A outra Palestina
31.08.2010 às 10h29
A Palestina vive uma guerra civil larvar, mas os media ignoram este facto. O Hamas e a Autoridade Palestiniana adiam ad eternum as eleições, mas os media ignoram o facto. Porquê?
I. Na narrativa dos media europeus (e portugueses), a Palestina só aparece quando um grupo de palestinianos troca tiros com o exército israelita. Esta é a Palestina dos picos mediáticos. Porém, existe outra Palestina, mais constante, mais corrente, a Palestina do dia-a-dia. Sucede que esta Palestina não aparece nos nossos media. Mas convém acompanhar a Palestina durante os 350 dias do ano em que não há notícias sobre tanques israelitas a contra-atacar (contra-atacar).
II. Nessa Palestina do dia-a-dia, a Fatah e o Hamas vivem uma guerra civil larvar, e o Hamas até ataca campos da ONU. Nessa Palestina quotidiana, Salam Fayyad (Cisjordânia) e Ismail Haniyeh (Gaza) controlam a política com punho de ferro, adiando para as calendas gregas as eleições que já deviam ter acontecido. Aliás, a Autoridade Palestiniana já anulou três eleições no último ano, e, não por acaso, os mandatos legislativos e autárquicos já expiraram. Ou seja, a moderada AP está a construir outro estado autoritário no Médio Oriente. Não é totalitário como a Gaza do Hamas. É só autoritário. É uma espécie de islamismo on the rocks.

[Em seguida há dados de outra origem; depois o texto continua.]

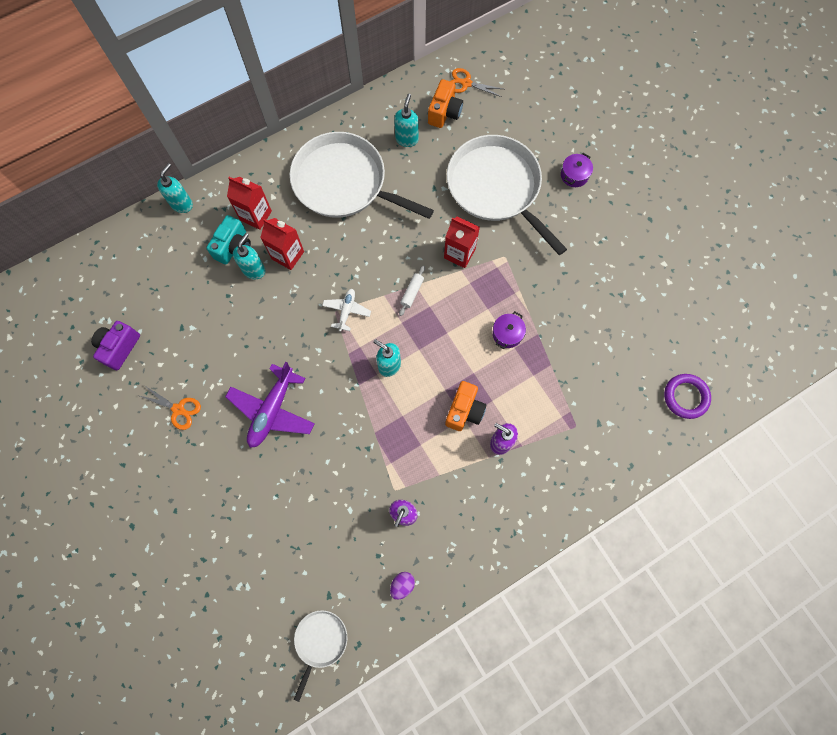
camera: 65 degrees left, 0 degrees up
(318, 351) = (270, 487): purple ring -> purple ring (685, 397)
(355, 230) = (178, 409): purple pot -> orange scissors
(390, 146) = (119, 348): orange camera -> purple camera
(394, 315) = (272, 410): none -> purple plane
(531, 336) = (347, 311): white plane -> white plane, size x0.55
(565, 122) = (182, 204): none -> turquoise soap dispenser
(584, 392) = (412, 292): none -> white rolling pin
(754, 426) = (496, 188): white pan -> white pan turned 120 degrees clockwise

Sob o patrocínio dos governos europeus (que financiam a Autoridade Palestiniana), Fayyad está a construir um estado autoritário e policial, com um evidente desprezo pelo parlamento e pelos jornalistas (jornalistas independentes, que não seguem a linha oficial, são silenciados).
III. E, como é óbvio, este autoritarismo é "legitimado" com manifestações e actos contra Israel. Enquanto cria um estado autoritário contra as liberdades dos palestinianos, Fayyad faz discursos e paradas anti-Israel. Moral da história: Telavive é o fantasma externo que legitima estes excessos internos; estes pequenos ditadores palestinianos precisam do estado de guerra com Israel para se perpetuarem no poder.
IV. Ora, deste lado do Mediterrâneo, os media não falam desta Palestina quotidiana. Deste lado do Mediterrâneo, a malta só se lembra da Palestina quando troveja em hebraico. Por que razão a Palestina não interessa nos 350 dias em que os trovões israelitas estão calados?